Scottish Secretary Michael Moore, Business Minister Ed Davey and Pensions Minister Steve Webb were caught on tape by undercover reporters from the Daily Telegraph speaking out against a range of Government positions.



Labour leader Ed Miliband said their comments had exposed the "sham" of coalition politics, with Lib Dem ministers saying one thing in public and something very different in private.



The latest revelations came after Business Secretary Vince Cable was yesterday humiliatingly stripped of his responsibilities for the media after he claimed to have "declared war" on Rupert Murdoch's media empire.



Mr Clegg said that Mr Cable's comments had been "very unfortunate" but insisted that the matter had been dealt with.



"I think now Vince and the Government can move on and that is the end of it," he told reporters as he left his London home.



He also sought to play down the comments by his fellow Lib Dem ministers who criticised the decisions to scrap child benefit for higher-rate taxpayers, cut housing housing benefit and put up university tuition fees.



"I don't think we should be surprised about the reports of what other ministers have said - that there are differences of opinion in a coalition, as there are indeed in all governments," Mr Clegg said.



"The most important thing is that we get on and work together in the coalition Government to fix the mess that we have inherited from Labour. That is what people expect from us and that's exactly what we are doing."



Mr Miliband, however, said that it was clear that "the cracks are starting to widen" in the coalition ranks.



"These are decisions of a Conservative-led Government propped up by Liberal Democrat passengers. Passengers not in the front seat, not even in the back seat of the car, but passengers who have got themselves locked in the boot," he said.



There were signs of unease within the Tory ranks at the latest criticisms from Lib Dem ministers, with some senior Conservatives complaining that Mr Cable had only kept his job for the sake of coalition unity.



John Whittingdale, the Conservative chairman of the Commons Culture, Media and Sport Committee, said that Mr Cable would "almost certainly" have been sacked if he was a Tory minister.

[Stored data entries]

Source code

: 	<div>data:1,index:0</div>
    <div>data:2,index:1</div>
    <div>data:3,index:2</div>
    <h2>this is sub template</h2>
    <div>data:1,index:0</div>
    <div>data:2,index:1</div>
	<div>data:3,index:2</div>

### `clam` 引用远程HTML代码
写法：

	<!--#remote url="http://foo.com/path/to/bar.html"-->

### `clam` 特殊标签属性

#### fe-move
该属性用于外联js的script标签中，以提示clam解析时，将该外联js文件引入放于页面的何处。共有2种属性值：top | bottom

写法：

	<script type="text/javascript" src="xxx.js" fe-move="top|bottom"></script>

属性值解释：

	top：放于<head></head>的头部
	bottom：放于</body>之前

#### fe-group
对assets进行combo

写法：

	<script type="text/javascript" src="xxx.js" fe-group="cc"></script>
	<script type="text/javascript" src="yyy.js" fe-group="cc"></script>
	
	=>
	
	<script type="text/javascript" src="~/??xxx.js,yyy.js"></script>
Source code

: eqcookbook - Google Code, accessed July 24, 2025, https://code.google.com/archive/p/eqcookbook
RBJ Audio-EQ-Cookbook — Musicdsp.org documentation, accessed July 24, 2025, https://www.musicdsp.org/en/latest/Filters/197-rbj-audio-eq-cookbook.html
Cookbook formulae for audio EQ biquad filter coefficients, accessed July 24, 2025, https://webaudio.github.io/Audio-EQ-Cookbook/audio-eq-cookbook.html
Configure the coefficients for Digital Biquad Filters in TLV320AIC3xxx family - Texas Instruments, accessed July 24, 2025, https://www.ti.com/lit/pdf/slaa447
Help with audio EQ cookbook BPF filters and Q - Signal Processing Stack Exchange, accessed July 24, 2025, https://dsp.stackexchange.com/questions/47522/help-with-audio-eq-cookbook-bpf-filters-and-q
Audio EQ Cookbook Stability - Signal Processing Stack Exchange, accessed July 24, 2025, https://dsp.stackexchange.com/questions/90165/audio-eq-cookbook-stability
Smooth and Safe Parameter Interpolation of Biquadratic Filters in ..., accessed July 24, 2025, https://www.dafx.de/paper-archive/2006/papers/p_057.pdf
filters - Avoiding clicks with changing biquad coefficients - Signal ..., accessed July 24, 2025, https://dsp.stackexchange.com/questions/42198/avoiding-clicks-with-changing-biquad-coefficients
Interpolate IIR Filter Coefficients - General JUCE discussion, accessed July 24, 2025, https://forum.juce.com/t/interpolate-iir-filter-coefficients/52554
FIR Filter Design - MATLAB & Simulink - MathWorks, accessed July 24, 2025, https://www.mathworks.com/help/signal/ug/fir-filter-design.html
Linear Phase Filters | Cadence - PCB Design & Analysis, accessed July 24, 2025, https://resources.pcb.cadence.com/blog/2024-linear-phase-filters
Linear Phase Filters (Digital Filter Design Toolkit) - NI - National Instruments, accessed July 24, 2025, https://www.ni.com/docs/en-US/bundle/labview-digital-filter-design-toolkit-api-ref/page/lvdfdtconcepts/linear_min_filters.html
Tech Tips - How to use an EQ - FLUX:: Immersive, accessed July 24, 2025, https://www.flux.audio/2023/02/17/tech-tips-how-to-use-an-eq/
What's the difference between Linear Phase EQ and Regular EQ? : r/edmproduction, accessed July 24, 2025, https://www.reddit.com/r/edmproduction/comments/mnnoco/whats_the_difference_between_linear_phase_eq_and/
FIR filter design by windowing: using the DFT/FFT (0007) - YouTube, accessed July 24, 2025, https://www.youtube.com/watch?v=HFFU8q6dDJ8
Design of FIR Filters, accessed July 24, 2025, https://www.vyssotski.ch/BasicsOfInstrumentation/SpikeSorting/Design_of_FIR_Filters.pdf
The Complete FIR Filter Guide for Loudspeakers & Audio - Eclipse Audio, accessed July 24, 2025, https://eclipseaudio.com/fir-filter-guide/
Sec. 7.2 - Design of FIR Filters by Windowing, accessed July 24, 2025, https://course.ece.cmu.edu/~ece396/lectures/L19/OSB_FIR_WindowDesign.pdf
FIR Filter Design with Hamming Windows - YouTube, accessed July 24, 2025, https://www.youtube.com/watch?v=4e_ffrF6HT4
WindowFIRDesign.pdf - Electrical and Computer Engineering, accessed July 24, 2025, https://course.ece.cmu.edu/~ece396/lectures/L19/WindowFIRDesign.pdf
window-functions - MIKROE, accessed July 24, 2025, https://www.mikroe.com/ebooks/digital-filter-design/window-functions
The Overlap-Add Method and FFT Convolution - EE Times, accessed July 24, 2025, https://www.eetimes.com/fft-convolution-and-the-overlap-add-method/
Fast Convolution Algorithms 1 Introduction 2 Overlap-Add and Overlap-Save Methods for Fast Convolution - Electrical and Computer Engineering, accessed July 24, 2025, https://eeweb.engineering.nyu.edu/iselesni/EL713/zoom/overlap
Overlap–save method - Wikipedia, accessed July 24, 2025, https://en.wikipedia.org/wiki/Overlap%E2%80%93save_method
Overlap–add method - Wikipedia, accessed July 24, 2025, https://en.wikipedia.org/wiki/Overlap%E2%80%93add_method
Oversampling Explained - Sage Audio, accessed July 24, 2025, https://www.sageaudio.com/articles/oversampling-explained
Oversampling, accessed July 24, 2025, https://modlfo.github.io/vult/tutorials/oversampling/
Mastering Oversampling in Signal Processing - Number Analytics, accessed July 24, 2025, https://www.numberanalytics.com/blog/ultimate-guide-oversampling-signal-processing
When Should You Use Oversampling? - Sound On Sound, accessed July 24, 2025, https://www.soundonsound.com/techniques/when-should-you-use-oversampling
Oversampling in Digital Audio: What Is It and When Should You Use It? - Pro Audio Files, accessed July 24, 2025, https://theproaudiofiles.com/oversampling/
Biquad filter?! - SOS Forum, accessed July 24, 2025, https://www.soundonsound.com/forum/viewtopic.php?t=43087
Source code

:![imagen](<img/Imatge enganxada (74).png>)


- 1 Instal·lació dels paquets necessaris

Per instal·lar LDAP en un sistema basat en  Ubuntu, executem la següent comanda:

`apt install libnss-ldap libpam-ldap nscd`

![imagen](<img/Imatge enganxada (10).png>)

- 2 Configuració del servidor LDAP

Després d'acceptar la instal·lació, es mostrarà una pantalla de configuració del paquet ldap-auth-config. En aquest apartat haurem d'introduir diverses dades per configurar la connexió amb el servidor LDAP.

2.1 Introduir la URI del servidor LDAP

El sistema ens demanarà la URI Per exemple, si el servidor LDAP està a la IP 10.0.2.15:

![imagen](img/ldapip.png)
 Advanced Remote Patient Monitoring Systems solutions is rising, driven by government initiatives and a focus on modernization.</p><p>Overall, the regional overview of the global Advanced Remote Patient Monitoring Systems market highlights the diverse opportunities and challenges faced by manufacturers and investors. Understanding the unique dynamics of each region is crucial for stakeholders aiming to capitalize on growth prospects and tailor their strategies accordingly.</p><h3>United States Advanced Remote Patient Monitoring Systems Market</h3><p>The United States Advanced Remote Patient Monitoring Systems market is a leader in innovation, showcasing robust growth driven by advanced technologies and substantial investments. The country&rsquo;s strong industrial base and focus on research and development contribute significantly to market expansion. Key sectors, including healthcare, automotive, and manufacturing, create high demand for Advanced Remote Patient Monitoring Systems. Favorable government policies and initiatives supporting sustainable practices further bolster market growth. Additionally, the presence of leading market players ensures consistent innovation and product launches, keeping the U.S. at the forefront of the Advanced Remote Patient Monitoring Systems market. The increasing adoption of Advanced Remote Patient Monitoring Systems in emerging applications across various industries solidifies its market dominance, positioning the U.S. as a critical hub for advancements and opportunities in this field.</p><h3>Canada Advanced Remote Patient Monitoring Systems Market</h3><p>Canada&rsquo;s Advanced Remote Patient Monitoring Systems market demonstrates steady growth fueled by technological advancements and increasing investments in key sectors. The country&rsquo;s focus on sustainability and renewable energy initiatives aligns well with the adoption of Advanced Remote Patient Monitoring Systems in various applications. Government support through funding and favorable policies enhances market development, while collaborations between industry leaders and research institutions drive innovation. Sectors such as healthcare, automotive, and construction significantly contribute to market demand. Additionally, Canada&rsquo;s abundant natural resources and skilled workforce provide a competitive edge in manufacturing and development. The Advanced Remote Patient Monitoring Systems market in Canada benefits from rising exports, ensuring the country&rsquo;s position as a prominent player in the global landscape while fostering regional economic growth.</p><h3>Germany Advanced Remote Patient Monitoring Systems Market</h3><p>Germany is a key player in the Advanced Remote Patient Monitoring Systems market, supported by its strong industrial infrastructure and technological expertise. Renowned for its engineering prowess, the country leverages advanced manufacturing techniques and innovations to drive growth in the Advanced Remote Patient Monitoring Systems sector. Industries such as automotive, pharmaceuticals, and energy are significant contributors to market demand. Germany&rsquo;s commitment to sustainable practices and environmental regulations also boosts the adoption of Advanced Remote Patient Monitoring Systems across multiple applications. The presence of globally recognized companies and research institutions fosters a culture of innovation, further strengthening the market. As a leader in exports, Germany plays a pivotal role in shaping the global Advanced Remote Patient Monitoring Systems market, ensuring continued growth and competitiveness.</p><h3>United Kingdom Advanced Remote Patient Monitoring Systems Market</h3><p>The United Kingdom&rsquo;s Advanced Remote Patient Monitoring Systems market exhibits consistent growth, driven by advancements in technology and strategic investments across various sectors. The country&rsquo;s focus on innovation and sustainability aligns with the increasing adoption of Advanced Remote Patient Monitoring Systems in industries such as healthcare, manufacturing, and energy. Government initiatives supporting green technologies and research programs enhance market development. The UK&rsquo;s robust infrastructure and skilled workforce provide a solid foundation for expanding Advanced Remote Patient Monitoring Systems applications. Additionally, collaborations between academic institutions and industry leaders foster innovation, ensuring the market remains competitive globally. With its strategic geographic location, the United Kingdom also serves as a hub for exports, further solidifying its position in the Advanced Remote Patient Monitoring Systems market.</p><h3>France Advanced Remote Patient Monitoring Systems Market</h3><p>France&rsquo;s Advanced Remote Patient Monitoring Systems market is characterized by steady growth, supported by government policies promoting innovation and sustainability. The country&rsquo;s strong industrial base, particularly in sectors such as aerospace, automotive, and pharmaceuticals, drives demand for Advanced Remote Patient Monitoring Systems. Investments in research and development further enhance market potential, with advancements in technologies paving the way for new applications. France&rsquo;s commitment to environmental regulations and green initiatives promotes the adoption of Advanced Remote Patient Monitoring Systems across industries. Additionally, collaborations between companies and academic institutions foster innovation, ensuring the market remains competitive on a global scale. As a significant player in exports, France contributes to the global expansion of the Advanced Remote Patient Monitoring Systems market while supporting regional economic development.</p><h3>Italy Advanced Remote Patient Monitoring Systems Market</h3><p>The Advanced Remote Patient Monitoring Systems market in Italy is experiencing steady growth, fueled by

* [What is needed] In the news text about the Lib Dem ministers, which ministers were caught on tape by the undercover reporters? Give each with the job title the text lists. The records stand apart from the news text and are separate material.

* [Response area]
- Scottish Secretary Michael Moore
- Business Minister Ed Davey
- Pensions Minister Steve Webb